START Given data

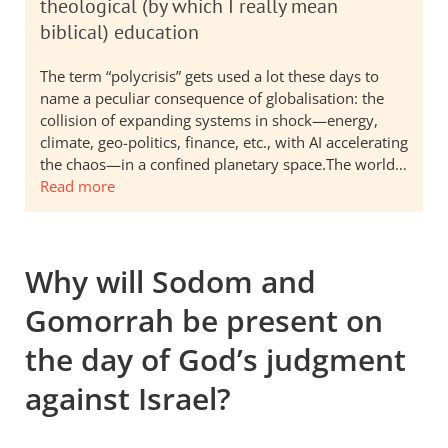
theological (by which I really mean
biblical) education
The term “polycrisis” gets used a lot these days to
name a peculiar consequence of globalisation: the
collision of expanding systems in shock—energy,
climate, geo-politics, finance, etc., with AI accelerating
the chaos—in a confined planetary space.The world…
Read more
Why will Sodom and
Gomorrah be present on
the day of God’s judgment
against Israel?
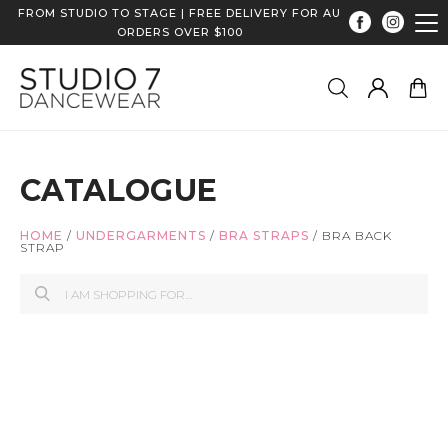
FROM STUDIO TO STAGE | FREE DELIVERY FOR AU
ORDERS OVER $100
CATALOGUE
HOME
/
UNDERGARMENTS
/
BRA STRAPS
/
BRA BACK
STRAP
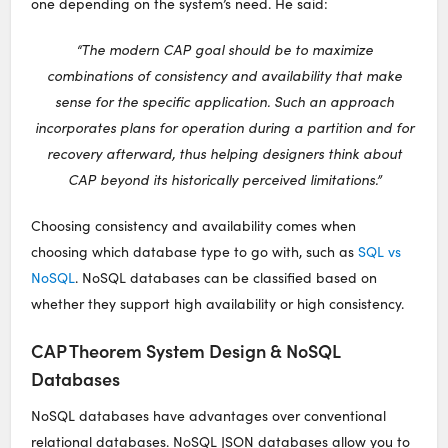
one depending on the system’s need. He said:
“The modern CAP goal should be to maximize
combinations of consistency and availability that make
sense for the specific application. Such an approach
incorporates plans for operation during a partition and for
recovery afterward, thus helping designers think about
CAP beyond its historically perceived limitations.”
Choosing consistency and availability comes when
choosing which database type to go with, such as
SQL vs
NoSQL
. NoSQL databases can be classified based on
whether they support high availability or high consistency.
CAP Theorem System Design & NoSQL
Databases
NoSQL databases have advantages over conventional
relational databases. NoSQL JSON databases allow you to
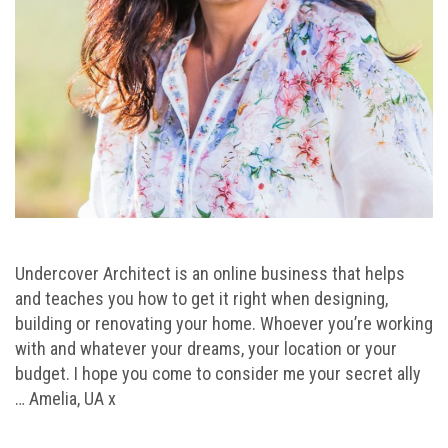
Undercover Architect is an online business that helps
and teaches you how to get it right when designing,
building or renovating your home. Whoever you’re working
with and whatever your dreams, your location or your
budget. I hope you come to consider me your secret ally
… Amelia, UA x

END Given data
START Given data

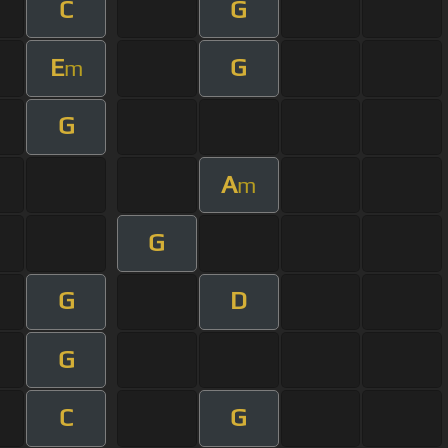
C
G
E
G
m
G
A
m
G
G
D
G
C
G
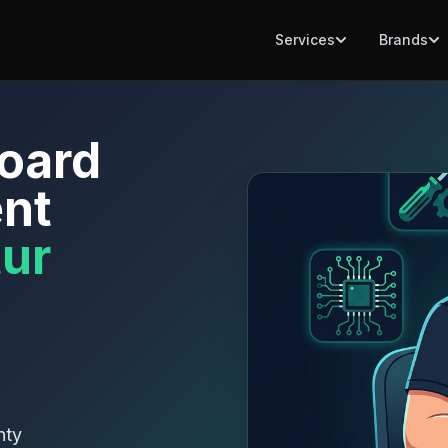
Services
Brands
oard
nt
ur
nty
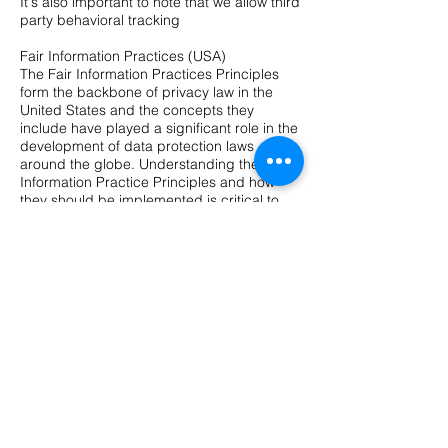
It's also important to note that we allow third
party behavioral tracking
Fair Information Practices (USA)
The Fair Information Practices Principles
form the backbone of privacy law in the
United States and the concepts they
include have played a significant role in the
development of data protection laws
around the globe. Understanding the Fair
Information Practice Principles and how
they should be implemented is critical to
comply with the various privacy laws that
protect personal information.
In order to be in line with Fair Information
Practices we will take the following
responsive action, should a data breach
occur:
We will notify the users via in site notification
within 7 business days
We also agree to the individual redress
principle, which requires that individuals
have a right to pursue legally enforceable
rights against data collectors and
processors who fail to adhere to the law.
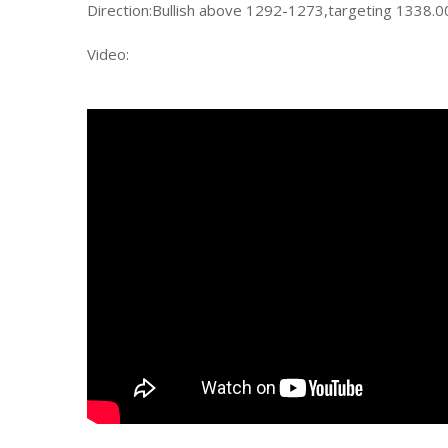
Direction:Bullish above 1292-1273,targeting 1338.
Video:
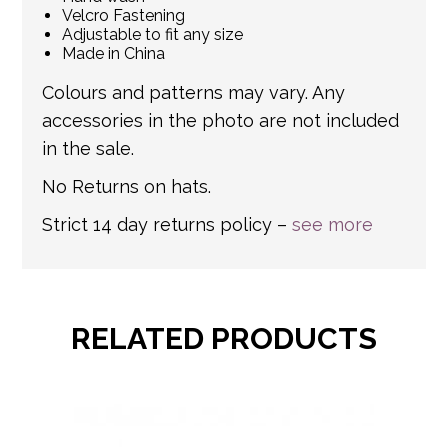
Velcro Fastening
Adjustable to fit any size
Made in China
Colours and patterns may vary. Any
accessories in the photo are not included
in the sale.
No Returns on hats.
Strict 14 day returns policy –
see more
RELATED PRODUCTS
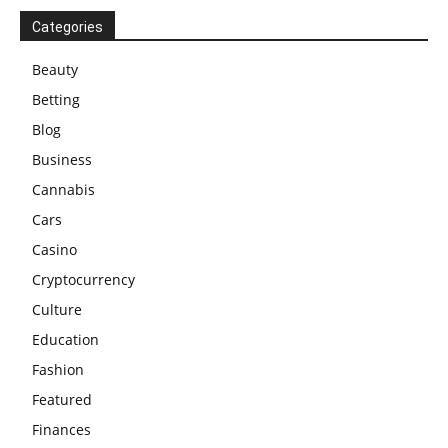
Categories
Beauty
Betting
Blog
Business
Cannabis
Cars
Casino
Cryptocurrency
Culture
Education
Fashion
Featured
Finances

END Given data
START Given data

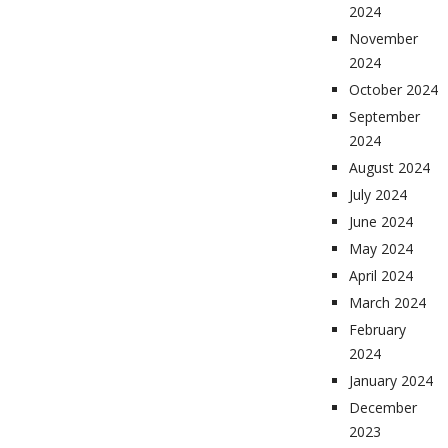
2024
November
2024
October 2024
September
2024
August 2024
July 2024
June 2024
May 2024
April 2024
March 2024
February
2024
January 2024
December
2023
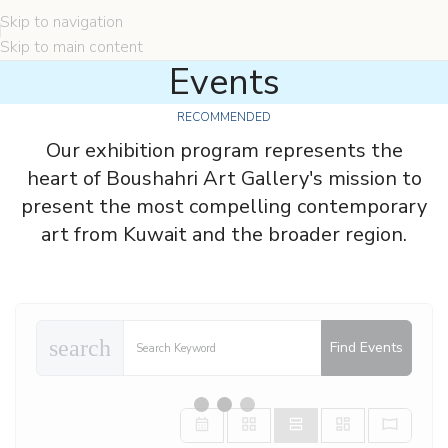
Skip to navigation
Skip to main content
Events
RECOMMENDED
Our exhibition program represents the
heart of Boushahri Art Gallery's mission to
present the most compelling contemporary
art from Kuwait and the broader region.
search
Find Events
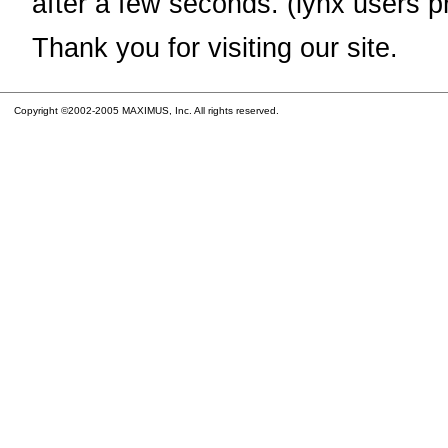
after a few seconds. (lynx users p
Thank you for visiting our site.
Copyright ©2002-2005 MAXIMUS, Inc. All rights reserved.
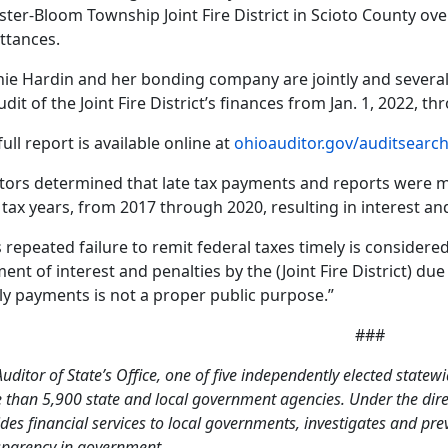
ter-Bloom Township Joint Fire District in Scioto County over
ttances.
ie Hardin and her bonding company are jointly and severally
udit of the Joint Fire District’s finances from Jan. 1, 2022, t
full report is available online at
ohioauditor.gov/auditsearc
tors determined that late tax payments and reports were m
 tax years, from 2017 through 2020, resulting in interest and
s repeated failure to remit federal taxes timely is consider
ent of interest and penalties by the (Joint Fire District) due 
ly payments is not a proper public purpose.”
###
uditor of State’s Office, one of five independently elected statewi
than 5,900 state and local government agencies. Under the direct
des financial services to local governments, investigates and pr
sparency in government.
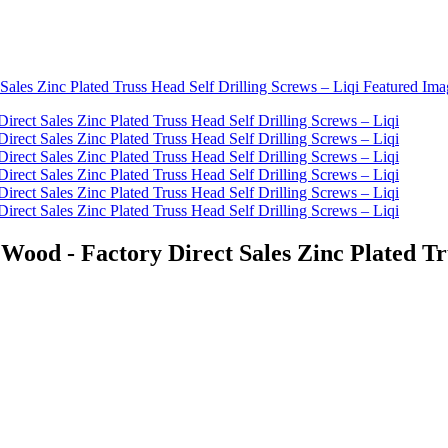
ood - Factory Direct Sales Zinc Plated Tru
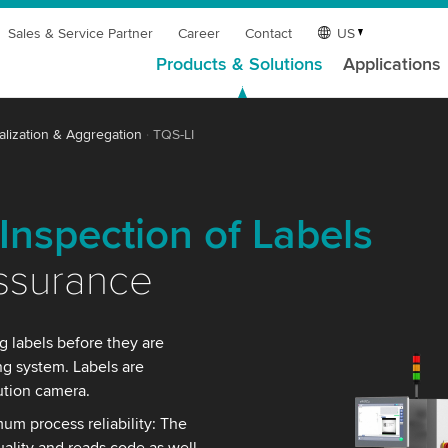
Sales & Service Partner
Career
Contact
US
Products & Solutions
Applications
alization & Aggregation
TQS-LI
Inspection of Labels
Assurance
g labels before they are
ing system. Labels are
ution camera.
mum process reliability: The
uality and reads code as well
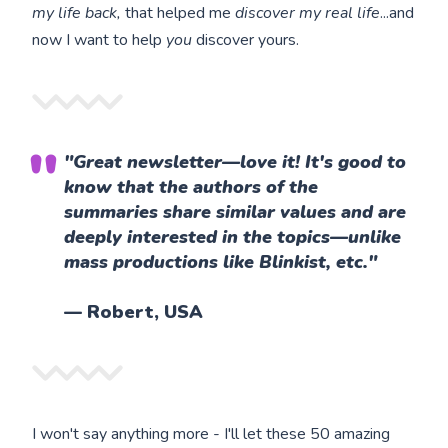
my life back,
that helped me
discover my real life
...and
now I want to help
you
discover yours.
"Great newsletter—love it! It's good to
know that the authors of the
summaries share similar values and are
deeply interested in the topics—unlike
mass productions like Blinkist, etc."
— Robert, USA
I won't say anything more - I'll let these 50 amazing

END Given data

To do →
After locating the line containing "RECOMMENDED" in the entries above, return it and every line after it exactly, ending at the line containing "than 5,900 state", without pictures.

Exercise solution →
RECOMMENDED
Our exhibition program represents the
heart of Boushahri Art Gallery's mission to
present the most compelling contemporary
art from Kuwait and the broader region.
search
Find Events
after a few seconds. (lynx users p
Thank you for visiting our site.
Copyright ©2002-2005 MAXIMUS, Inc. All rights reserved.
ter-Bloom Township Joint Fire District in Scioto County over
ttances.
ie Hardin and her bonding company are jointly and severally
udit of the Joint Fire District’s finances from Jan. 1, 2022, t
full report is available online at
ohioauditor.gov/auditsearc
tors determined that late tax payments and reports were m
 tax years, from 2017 through 2020, resulting in interest and
s repeated failure to remit federal taxes timely is consider
ent of interest and penalties by the (Joint Fire District) due 
ly payments is not a proper public purpose.”
###
uditor of State’s Office, one of five independently elected statewi
than 5,900 state and local government agencies. Under the direct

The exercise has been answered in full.